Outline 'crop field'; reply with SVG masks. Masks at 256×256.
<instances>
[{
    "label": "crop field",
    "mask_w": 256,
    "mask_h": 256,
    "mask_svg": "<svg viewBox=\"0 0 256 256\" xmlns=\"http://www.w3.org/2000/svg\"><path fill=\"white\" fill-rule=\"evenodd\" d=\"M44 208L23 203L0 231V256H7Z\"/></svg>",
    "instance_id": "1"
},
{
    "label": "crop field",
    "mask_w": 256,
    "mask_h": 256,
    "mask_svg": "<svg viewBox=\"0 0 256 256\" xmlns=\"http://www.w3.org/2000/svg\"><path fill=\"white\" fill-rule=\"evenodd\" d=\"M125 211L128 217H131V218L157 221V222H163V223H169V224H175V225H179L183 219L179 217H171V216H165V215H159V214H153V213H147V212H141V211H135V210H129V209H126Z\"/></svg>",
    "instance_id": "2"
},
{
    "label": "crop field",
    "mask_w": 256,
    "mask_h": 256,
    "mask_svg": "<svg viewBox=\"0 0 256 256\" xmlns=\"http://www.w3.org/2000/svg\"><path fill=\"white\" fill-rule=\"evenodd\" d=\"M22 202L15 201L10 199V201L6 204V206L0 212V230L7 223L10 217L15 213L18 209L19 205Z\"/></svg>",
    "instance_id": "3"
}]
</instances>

◆ ◆ ◆

Exercise
Copy all of the records above word for word, with no changes.

Full solution
Outline 'crop field'; reply with SVG masks. Masks at 256×256.
<instances>
[{
    "label": "crop field",
    "mask_w": 256,
    "mask_h": 256,
    "mask_svg": "<svg viewBox=\"0 0 256 256\" xmlns=\"http://www.w3.org/2000/svg\"><path fill=\"white\" fill-rule=\"evenodd\" d=\"M44 208L23 203L0 231V256H7Z\"/></svg>",
    "instance_id": "1"
},
{
    "label": "crop field",
    "mask_w": 256,
    "mask_h": 256,
    "mask_svg": "<svg viewBox=\"0 0 256 256\" xmlns=\"http://www.w3.org/2000/svg\"><path fill=\"white\" fill-rule=\"evenodd\" d=\"M125 211L128 217H131V218L157 221V222H163V223H169V224H175V225H179L183 219L179 217H171V216H165V215H159V214H153V213H147V212H141V211H135V210H129V209H126Z\"/></svg>",
    "instance_id": "2"
},
{
    "label": "crop field",
    "mask_w": 256,
    "mask_h": 256,
    "mask_svg": "<svg viewBox=\"0 0 256 256\" xmlns=\"http://www.w3.org/2000/svg\"><path fill=\"white\" fill-rule=\"evenodd\" d=\"M22 202L15 201L10 199V201L6 204V206L0 212V230L7 223L10 217L15 213L18 209L19 205Z\"/></svg>",
    "instance_id": "3"
}]
</instances>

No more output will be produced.